== PROVIDED RECORDS ==
........
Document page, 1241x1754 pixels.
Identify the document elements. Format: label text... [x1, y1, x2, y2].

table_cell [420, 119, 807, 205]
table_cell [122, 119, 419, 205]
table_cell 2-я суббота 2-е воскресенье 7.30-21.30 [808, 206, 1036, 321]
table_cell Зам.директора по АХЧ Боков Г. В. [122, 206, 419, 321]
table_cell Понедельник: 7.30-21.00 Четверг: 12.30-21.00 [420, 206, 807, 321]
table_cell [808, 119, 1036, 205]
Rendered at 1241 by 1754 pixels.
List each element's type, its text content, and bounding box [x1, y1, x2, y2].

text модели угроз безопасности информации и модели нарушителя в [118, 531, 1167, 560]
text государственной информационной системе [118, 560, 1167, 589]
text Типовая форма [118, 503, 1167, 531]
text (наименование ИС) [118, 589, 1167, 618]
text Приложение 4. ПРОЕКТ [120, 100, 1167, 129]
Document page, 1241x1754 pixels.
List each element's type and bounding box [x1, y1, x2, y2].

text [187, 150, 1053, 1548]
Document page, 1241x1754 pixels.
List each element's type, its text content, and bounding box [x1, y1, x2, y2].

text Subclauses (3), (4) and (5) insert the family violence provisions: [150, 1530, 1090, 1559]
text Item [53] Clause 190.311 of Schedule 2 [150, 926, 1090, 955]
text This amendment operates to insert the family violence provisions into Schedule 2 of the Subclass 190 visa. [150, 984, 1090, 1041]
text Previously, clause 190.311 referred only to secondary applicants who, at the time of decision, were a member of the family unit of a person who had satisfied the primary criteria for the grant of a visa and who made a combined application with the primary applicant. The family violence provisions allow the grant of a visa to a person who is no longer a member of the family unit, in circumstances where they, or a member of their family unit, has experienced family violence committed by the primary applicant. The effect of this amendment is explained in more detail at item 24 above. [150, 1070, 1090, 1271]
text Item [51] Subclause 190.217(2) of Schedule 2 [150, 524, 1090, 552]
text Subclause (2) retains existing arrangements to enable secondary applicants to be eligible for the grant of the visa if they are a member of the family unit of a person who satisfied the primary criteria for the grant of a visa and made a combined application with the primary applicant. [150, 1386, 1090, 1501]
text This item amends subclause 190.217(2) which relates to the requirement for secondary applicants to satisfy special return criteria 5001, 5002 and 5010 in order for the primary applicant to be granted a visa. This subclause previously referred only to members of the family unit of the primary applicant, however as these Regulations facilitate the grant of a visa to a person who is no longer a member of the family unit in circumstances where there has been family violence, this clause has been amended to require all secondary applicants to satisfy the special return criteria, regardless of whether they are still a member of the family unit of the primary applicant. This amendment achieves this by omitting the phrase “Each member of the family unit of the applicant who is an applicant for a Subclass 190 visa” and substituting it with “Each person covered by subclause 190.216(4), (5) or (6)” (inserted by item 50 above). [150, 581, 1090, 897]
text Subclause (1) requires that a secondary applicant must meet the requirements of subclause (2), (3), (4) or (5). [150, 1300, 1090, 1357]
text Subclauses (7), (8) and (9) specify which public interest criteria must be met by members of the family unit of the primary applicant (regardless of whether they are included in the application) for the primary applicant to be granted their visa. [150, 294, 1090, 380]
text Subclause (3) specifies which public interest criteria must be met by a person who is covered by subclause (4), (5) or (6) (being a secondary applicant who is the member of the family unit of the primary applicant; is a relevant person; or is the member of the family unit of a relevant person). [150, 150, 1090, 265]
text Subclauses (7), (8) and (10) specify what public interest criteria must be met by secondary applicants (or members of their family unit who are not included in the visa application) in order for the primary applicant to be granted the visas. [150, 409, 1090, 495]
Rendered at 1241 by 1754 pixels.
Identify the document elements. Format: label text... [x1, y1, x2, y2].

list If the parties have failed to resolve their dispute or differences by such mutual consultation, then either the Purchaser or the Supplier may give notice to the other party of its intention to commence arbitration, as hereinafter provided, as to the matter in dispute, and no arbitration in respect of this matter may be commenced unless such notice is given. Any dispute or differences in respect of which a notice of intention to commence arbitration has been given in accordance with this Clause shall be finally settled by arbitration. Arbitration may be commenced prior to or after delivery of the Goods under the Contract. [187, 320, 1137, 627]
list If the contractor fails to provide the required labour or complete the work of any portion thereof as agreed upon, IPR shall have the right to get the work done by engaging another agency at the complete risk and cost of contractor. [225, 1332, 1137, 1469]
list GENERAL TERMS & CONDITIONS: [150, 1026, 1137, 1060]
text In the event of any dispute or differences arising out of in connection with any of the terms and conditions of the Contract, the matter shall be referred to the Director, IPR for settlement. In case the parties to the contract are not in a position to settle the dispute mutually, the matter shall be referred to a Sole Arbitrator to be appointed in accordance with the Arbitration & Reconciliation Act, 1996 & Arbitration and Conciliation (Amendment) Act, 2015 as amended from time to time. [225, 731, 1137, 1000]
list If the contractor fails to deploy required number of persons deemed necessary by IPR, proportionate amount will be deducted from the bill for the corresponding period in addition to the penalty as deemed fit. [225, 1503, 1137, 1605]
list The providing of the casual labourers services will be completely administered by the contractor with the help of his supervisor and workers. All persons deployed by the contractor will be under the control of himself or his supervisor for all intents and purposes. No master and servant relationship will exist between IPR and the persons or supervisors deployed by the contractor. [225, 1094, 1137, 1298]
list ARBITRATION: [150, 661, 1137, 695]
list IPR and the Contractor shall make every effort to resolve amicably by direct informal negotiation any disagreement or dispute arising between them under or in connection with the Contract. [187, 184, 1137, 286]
........
== EXERCISE DETAILS ==
An exact copy of every record is needed.

== SOLUTION FOR THIS PROBLEM ==
Document page, 1241x1754 pixels.
Identify the document elements. Format: label text... [x1, y1, x2, y2].

table_cell [420, 119, 807, 205]
table_cell [122, 119, 419, 205]
table_cell 2-я суббота 2-е воскресенье 7.30-21.30 [808, 206, 1036, 321]
table_cell Зам.директора по АХЧ Боков Г. В. [122, 206, 419, 321]
table_cell Понедельник: 7.30-21.00 Четверг: 12.30-21.00 [420, 206, 807, 321]
table_cell [808, 119, 1036, 205]
Rendered at 1241 by 1754 pixels.
List each element's type, its text content, and bounding box [x1, y1, x2, y2].

text модели угроз безопасности информации и модели нарушителя в [118, 531, 1167, 560]
text государственной информационной системе [118, 560, 1167, 589]
text Типовая форма [118, 503, 1167, 531]
text (наименование ИС) [118, 589, 1167, 618]
text Приложение 4. ПРОЕКТ [120, 100, 1167, 129]
Document page, 1241x1754 pixels.
List each element's type and bounding box [x1, y1, x2, y2].

text [187, 150, 1053, 1548]
Document page, 1241x1754 pixels.
List each element's type, its text content, and bounding box [x1, y1, x2, y2].

text Subclauses (3), (4) and (5) insert the family violence provisions: [150, 1530, 1090, 1559]
text Item [53] Clause 190.311 of Schedule 2 [150, 926, 1090, 955]
text This amendment operates to insert the family violence provisions into Schedule 2 of the Subclass 190 visa. [150, 984, 1090, 1041]
text Previously, clause 190.311 referred only to secondary applicants who, at the time of decision, were a member of the family unit of a person who had satisfied the primary criteria for the grant of a visa and who made a combined application with the primary applicant. The family violence provisions allow the grant of a visa to a person who is no longer a member of the family unit, in circumstances where they, or a member of their family unit, has experienced family violence committed by the primary applicant. The effect of this amendment is explained in more detail at item 24 above. [150, 1070, 1090, 1271]
text Item [51] Subclause 190.217(2) of Schedule 2 [150, 524, 1090, 552]
text Subclause (2) retains existing arrangements to enable secondary applicants to be eligible for the grant of the visa if they are a member of the family unit of a person who satisfied the primary criteria for the grant of a visa and made a combined application with the primary applicant. [150, 1386, 1090, 1501]
text This item amends subclause 190.217(2) which relates to the requirement for secondary applicants to satisfy special return criteria 5001, 5002 and 5010 in order for the primary applicant to be granted a visa. This subclause previously referred only to members of the family unit of the primary applicant, however as these Regulations facilitate the grant of a visa to a person who is no longer a member of the family unit in circumstances where there has been family violence, this clause has been amended to require all secondary applicants to satisfy the special return criteria, regardless of whether they are still a member of the family unit of the primary applicant. This amendment achieves this by omitting the phrase “Each member of the family unit of the applicant who is an applicant for a Subclass 190 visa” and substituting it with “Each person covered by subclause 190.216(4), (5) or (6)” (inserted by item 50 above). [150, 581, 1090, 897]
text Subclause (1) requires that a secondary applicant must meet the requirements of subclause (2), (3), (4) or (5). [150, 1300, 1090, 1357]
text Subclauses (7), (8) and (9) specify which public interest criteria must be met by members of the family unit of the primary applicant (regardless of whether they are included in the application) for the primary applicant to be granted their visa. [150, 294, 1090, 380]
text Subclause (3) specifies which public interest criteria must be met by a person who is covered by subclause (4), (5) or (6) (being a secondary applicant who is the member of the family unit of the primary applicant; is a relevant person; or is the member of the family unit of a relevant person). [150, 150, 1090, 265]
text Subclauses (7), (8) and (10) specify what public interest criteria must be met by secondary applicants (or members of their family unit who are not included in the visa application) in order for the primary applicant to be granted the visas. [150, 409, 1090, 495]
Rendered at 1241 by 1754 pixels.
Identify the document elements. Format: label text... [x1, y1, x2, y2].

list If the parties have failed to resolve their dispute or differences by such mutual consultation, then either the Purchaser or the Supplier may give notice to the other party of its intention to commence arbitration, as hereinafter provided, as to the matter in dispute, and no arbitration in respect of this matter may be commenced unless such notice is given. Any dispute or differences in respect of which a notice of intention to commence arbitration has been given in accordance with this Clause shall be finally settled by arbitration. Arbitration may be commenced prior to or after delivery of the Goods under the Contract. [187, 320, 1137, 627]
list If the contractor fails to provide the required labour or complete the work of any portion thereof as agreed upon, IPR shall have the right to get the work done by engaging another agency at the complete risk and cost of contractor. [225, 1332, 1137, 1469]
list GENERAL TERMS & CONDITIONS: [150, 1026, 1137, 1060]
text In the event of any dispute or differences arising out of in connection with any of the terms and conditions of the Contract, the matter shall be referred to the Director, IPR for settlement. In case the parties to the contract are not in a position to settle the dispute mutually, the matter shall be referred to a Sole Arbitrator to be appointed in accordance with the Arbitration & Reconciliation Act, 1996 & Arbitration and Conciliation (Amendment) Act, 2015 as amended from time to time. [225, 731, 1137, 1000]
list If the contractor fails to deploy required number of persons deemed necessary by IPR, proportionate amount will be deducted from the bill for the corresponding period in addition to the penalty as deemed fit. [225, 1503, 1137, 1605]
list The providing of the casual labourers services will be completely administered by the contractor with the help of his supervisor and workers. All persons deployed by the contractor will be under the control of himself or his supervisor for all intents and purposes. No master and servant relationship will exist between IPR and the persons or supervisors deployed by the contractor. [225, 1094, 1137, 1298]
list ARBITRATION: [150, 661, 1137, 695]
list IPR and the Contractor shall make every effort to resolve amicably by direct informal negotiation any disagreement or dispute arising between them under or in connection with the Contract. [187, 184, 1137, 286]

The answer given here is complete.